Electrical and Computer Engineering Department, University of Texas at San Antonio, San Antonio, TX, USA.
Department of Epidemiology and Biostatistics, University of Texas Health Science Center, San Antonio, TX, USA.
Bioinformatics. 2018 Oct 15;34(20):3446-3453. doi: 10.1093/bioinformatics/bty383.
Transcription factor (TF) binds to the promoter region of a gene to control gene expression. Identifying precise TF binding sites (TFBSs) is essential for understanding the detailed mechanisms of TF-mediated gene regulation. However, there is a shortage of computational approach that can deliver single base pair resolution prediction of TFBS.
In this paper, we propose DeepSNR, a Deep Learning algorithm for predicting TF binding location at Single Nucleotide Resolution de novo from DNA sequence. DeepSNR adopts a novel deconvolutional network (deconvNet) model and is inspired by the similarity to image segmentation by deconvNet.
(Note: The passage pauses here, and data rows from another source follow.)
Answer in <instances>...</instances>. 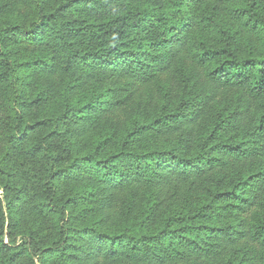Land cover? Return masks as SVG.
Instances as JSON below:
<instances>
[{
    "label": "trees",
    "instance_id": "obj_1",
    "mask_svg": "<svg viewBox=\"0 0 264 264\" xmlns=\"http://www.w3.org/2000/svg\"><path fill=\"white\" fill-rule=\"evenodd\" d=\"M0 264H264V0H0Z\"/></svg>",
    "mask_w": 264,
    "mask_h": 264
},
{
    "label": "rangeland",
    "instance_id": "obj_2",
    "mask_svg": "<svg viewBox=\"0 0 264 264\" xmlns=\"http://www.w3.org/2000/svg\"><path fill=\"white\" fill-rule=\"evenodd\" d=\"M4 117V112H3V101H2V97L0 96V120H2ZM1 131V130H0ZM1 190H0V194H1Z\"/></svg>",
    "mask_w": 264,
    "mask_h": 264
}]
</instances>
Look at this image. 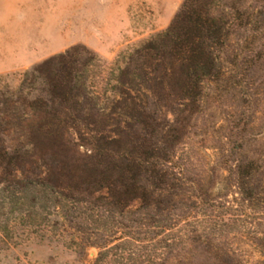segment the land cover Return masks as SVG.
Returning a JSON list of instances; mask_svg holds the SVG:
<instances>
[{"label": "trees", "instance_id": "obj_1", "mask_svg": "<svg viewBox=\"0 0 264 264\" xmlns=\"http://www.w3.org/2000/svg\"><path fill=\"white\" fill-rule=\"evenodd\" d=\"M212 1L184 0L164 31L110 63L73 46L16 79L0 76V252L53 243L94 248L90 264H242L229 243L194 236L200 194L162 139L172 130L162 94L194 105L220 73L217 53L236 24L215 16ZM242 8L251 30L254 7ZM242 200L232 215L261 202ZM251 245L264 264V237Z\"/></svg>", "mask_w": 264, "mask_h": 264}, {"label": "rangeland", "instance_id": "obj_2", "mask_svg": "<svg viewBox=\"0 0 264 264\" xmlns=\"http://www.w3.org/2000/svg\"><path fill=\"white\" fill-rule=\"evenodd\" d=\"M183 1L0 0V76L16 79L73 46H84L110 63L120 51L164 31ZM262 4L264 0H213L214 15L230 14L236 24L218 50L219 75L204 79L194 105L171 91L162 94L160 103L165 104L160 117L172 125L162 139L174 146V161L187 186L200 194L192 205L190 223L199 230L194 236L204 230L203 238L229 243L242 264L255 263L259 254L251 242L264 237ZM246 5L254 7L251 30L241 25ZM249 194H258L261 202L252 201L241 217L234 216ZM95 255L94 248L82 254L53 243H26L0 252V264H90Z\"/></svg>", "mask_w": 264, "mask_h": 264}]
</instances>
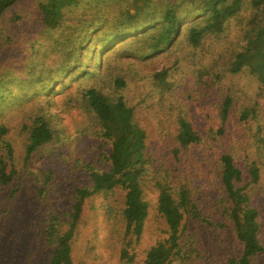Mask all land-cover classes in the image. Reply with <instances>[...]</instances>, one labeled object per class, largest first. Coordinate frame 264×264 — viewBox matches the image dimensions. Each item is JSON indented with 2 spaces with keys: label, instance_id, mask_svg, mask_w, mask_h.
I'll use <instances>...</instances> for the list:
<instances>
[{
  "label": "trees",
  "instance_id": "obj_1",
  "mask_svg": "<svg viewBox=\"0 0 264 264\" xmlns=\"http://www.w3.org/2000/svg\"><path fill=\"white\" fill-rule=\"evenodd\" d=\"M18 1L0 0V188L18 175L13 128L4 119L8 112L20 120L26 163L66 138L61 117L69 110L82 116L94 140H101L92 159L80 161L89 184L73 188L68 219L50 215L45 239L53 250L47 264H75L72 244L84 206L97 196L103 198L101 207L111 219L112 233L122 232L125 264H197L201 251L191 227L196 230L198 224L217 233L220 245L232 240L240 250L222 264H253L259 259L264 244L259 238L260 209L253 197L264 162L239 159L231 151L232 138L226 139L235 106L246 104L244 88L224 86L221 81L228 77L216 71L218 62L212 65L209 60L206 65L204 60L198 77L194 71L190 74L195 77L183 82L189 95L179 98L181 84L169 68L190 55L196 57L209 40H227L235 22L239 36L234 44L227 41L232 48L223 70H249L264 92V0H38L32 19L41 29L23 43V58L13 65V72L2 67L1 52L12 49L20 34L21 41L20 29L31 20L16 12L15 27L10 23L9 28L6 16ZM248 9L250 18L244 23L242 13ZM41 39L40 57L36 42ZM155 62L164 64L149 77L157 95L148 104L130 103V96L148 78L139 77L137 66ZM221 89L225 91L219 94ZM247 97L252 104L240 107L239 118L257 127L250 135V147L256 151L264 147V117L258 119L259 99ZM210 99L219 106L221 125L201 128L192 115ZM153 136L162 142L160 152L152 148ZM239 142L243 150L250 140ZM162 148L173 156V165ZM208 156L202 171H183L186 164ZM149 189L155 192L153 199L147 197ZM152 206L165 222L166 236L141 257L136 244Z\"/></svg>",
  "mask_w": 264,
  "mask_h": 264
},
{
  "label": "rangeland",
  "instance_id": "obj_2",
  "mask_svg": "<svg viewBox=\"0 0 264 264\" xmlns=\"http://www.w3.org/2000/svg\"><path fill=\"white\" fill-rule=\"evenodd\" d=\"M37 1L19 0L7 13L6 22L9 28L16 12L28 15L31 20H28L24 27L20 29L23 31L21 41H19L21 38L20 34L17 38L18 42L14 44L12 49L9 48L5 55L1 52L5 62V65H2L4 70L12 68L14 72L16 67L13 65L22 60L21 50L27 46V44L23 43L31 35L35 36L41 29L40 24L38 22L35 23L34 19H32V13L36 10ZM248 18H250V9L242 13L244 23ZM16 25H19L18 22H16ZM233 26H236L235 22L230 27V30L227 31V40L216 38L209 40L206 50H198L196 57L190 55L188 59H183L180 65L169 69L172 77L176 78L177 85L181 84L178 96L182 98L189 95L187 88L183 86V82L187 81L188 77H195L190 73L195 71L198 77V70L202 69L204 60L207 62L206 65H209V60L212 65L217 61L219 68L217 66L216 71L222 73L221 77H228L222 79V84L230 88H244L242 100L248 105L252 104L248 101V95L252 96L251 99L257 97L260 103L258 119H262L264 117V92L260 91L258 83L254 81L253 78L256 76L246 69L238 74L225 73L222 67V64H225L231 55L232 46L230 47L227 41L229 40L231 44H234L232 43L233 39H237L239 36L237 29L233 28ZM14 27L15 22L12 23V29ZM235 34L237 35L236 37ZM42 43H44L42 39L40 42H36V49L39 51L40 57L43 52V49L40 48ZM187 54L188 52L185 55L187 56ZM37 57L38 54L36 59ZM223 66L226 67L225 65ZM163 67L164 64L160 62L147 66H137L139 77L148 78L141 82V90L138 88L130 96V103L144 105L148 104L151 101L150 99L155 98L157 91L153 89L154 83L149 77H152L156 69ZM216 88L218 89V86ZM223 91L225 89H221L219 94ZM140 97L143 99L139 100ZM246 104H241L240 101L235 106L234 113L231 114L226 125V139L232 138L231 151L236 157H240L239 159L249 158L251 161L257 159L263 163L264 147L260 149L258 147L256 151H253L250 147L254 143L250 135L257 130V127L248 126L245 120L240 121L239 118L240 107L248 106ZM67 112L68 114L65 115L62 113L61 117V123L65 126L63 133L66 138L64 140L60 138L55 146L50 144L44 150L35 153L29 163L24 161L27 142L25 137L20 134L19 118L12 115L13 112H8L4 116V119L8 118L9 124L13 128L12 135L15 137L18 158V175L11 183L0 188V264H47L53 250V247L45 239L50 215L56 214L63 220H67L66 213L70 211L71 201L74 197L73 188L89 184L80 161L93 155L101 140H94L89 132L85 131L86 125L82 116H78L72 110ZM217 114H219V106H216L210 99L197 106L196 113H193L192 116L195 124L201 128H217L221 125ZM144 117L150 121L149 115H144ZM251 123L253 125L254 121H251ZM262 132L264 133V131ZM240 138L242 140H250V142L246 143L243 150L237 147L241 144L239 142ZM160 142L155 136L151 138L152 148L158 152H160L162 147V142ZM87 150H89L88 153H86ZM162 150L164 158L169 164L173 165V156L171 154L167 155L169 152L165 149L162 148ZM209 159L208 156L204 161L186 164L187 168L183 171H186L189 175L196 174L205 168ZM180 166L184 169L183 164ZM243 169L245 170L246 179L251 180V174L247 166H243ZM152 191L150 189L147 191V197L149 196L150 199H153L155 194ZM254 193L253 200H255V204H258L260 209L261 230L259 231V238L264 244V166L261 179L257 183ZM117 199L121 202L122 195L117 196ZM102 201L103 198L97 196L88 200L84 206L83 216L72 244L75 264L126 263L121 259L123 240L120 237L122 232L119 229L118 232L112 233L111 219L101 207ZM150 212L144 235L140 242L136 244V252L140 253L141 257L143 256L142 253L148 250L150 246L166 236L164 234V230H166L164 220L155 214L153 206ZM191 229L194 230L193 233L198 241L197 246L201 251L200 258L196 261L197 264H222L226 259L228 260L230 257L239 254L240 250L237 251L235 244L231 242L232 240L227 245H220L218 234L213 230L199 224L196 230L193 227ZM217 239L219 240L218 243ZM253 264H264V254L254 261Z\"/></svg>",
  "mask_w": 264,
  "mask_h": 264
}]
</instances>
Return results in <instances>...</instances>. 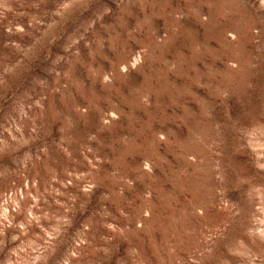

The proposed deconvNet architecture is constructed on top of 'DeepBind' and we trained the entire model using TF-specific data from ChIP-exonuclease (ChIP-exo) experiments. DeepSNR has been shown to outperform motif search-based methods for several evaluation metrics. We have also demonstrated the usefulness of DeepSNR in the regulatory analysis of TFBS as well as in improving the TFBS prediction specificity using ChIP-seq data.
DeepSNR is available open source in the GitHub repository (https://github.com/sirajulsalekin/DeepSNR).
Supplementary data are available at Bioinformatics online.
转录因子 (TF) 结合到基因的启动子区域以控制基因表达。识别精确的 TF 结合位点 (TFBS) 对于理解 TF 介导的基因调控的详细机制至关重要。然而,缺乏能够提供单碱基分辨率的 TFBS 预测的计算方法。
在本文中,我们提出了 DeepSNR,这是一种从 DNA 序列中从头预测 TF 结合位置的单核苷酸分辨率的深度学习算法。DeepSNR 采用了新颖的去卷积网络 (deconvNet) 模型,其灵感来自于 deconvNet 对图像分割的相似性。所提出的 deconvNet 架构构建在 'DeepBind' 之上,我们使用 ChIP-exonuclease (ChIP-exo) 实验中的 TF 特异性数据来训练整个模型。DeepSNR 在几个评估指标上都优于基于基序搜索的方法。我们还证明了 DeepSNR 在 TFBS 调控分析以及使用 ChIP-seq 数据提高 TFBS 预测特异性方面的有用性。
DeepSNR 可在 GitHub 存储库(https://github.com/sirajulsalekin/DeepSNR)中获得开源。
补充数据可在 Bioinformatics 在线获得。